(Extracted page text data):
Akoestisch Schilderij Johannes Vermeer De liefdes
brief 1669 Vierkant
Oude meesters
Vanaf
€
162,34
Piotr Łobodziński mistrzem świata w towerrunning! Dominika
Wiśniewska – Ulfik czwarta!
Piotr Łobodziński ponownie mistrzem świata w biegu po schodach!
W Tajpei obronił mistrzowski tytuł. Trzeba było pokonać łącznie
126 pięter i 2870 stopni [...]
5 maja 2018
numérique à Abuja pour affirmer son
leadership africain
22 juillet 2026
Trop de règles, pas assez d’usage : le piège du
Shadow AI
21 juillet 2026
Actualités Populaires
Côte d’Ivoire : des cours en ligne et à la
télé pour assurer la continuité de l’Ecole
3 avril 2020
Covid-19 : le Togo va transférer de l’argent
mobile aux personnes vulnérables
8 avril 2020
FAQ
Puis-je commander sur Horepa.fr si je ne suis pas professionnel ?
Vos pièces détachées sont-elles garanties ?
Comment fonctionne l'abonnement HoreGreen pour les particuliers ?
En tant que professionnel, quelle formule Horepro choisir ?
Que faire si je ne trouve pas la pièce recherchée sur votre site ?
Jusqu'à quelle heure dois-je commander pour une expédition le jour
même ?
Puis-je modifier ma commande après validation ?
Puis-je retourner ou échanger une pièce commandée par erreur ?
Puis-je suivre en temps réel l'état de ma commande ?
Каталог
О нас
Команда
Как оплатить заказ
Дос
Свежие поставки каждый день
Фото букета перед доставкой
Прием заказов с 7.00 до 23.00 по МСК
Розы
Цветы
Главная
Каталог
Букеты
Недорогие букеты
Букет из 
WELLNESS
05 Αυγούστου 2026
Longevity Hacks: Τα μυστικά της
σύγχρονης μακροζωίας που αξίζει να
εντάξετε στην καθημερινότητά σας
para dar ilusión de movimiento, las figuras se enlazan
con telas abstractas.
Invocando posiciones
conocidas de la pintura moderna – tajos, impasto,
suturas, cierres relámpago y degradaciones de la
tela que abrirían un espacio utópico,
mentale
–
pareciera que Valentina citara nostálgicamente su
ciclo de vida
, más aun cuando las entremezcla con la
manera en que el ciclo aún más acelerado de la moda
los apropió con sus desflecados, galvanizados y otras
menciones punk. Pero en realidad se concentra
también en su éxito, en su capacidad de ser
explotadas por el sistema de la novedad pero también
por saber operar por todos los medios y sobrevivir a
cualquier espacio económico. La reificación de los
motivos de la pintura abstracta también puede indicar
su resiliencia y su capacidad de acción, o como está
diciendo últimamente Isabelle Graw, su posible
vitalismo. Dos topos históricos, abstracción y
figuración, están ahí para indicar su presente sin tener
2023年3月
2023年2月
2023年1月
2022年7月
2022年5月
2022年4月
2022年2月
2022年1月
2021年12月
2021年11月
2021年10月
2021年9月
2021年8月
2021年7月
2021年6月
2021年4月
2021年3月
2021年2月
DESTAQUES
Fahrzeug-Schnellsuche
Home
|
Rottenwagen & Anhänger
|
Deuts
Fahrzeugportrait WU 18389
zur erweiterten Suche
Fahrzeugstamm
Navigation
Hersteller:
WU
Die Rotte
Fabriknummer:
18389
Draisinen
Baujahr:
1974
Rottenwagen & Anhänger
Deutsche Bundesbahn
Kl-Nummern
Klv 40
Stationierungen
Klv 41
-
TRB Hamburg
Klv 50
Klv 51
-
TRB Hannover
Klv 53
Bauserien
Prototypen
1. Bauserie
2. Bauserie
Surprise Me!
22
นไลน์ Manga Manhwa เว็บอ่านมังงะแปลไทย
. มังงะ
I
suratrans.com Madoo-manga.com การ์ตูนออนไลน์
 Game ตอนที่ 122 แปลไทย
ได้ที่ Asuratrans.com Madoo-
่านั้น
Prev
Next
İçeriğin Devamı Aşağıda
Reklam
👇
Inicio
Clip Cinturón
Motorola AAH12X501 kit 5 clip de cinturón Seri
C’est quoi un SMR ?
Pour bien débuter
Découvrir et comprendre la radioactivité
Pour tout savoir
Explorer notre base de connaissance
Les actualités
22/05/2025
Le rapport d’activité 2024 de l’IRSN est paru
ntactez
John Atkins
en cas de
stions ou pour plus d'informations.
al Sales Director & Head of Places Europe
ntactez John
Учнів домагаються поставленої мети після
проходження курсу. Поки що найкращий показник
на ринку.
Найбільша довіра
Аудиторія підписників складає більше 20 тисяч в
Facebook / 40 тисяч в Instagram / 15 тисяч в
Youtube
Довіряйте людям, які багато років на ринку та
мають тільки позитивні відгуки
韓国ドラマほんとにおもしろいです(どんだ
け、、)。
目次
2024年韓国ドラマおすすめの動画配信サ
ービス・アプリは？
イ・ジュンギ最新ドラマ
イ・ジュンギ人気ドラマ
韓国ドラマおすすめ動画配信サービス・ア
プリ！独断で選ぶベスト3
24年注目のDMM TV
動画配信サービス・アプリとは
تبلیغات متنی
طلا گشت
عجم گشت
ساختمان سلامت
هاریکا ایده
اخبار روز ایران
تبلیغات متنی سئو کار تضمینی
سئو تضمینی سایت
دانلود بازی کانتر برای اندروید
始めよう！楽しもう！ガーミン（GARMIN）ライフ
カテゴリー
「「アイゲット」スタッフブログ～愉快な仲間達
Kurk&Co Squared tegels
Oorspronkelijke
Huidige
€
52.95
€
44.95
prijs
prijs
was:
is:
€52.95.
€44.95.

(PROBLEM REQUIREMENTS): Find each line in the records above that contains the string "pintura", and copy those lines out in full. Case counts.

(ANSWER SECTION):
conocidas de la pintura moderna – tajos, impasto,
motivos de la pintura abstracta también puede indicar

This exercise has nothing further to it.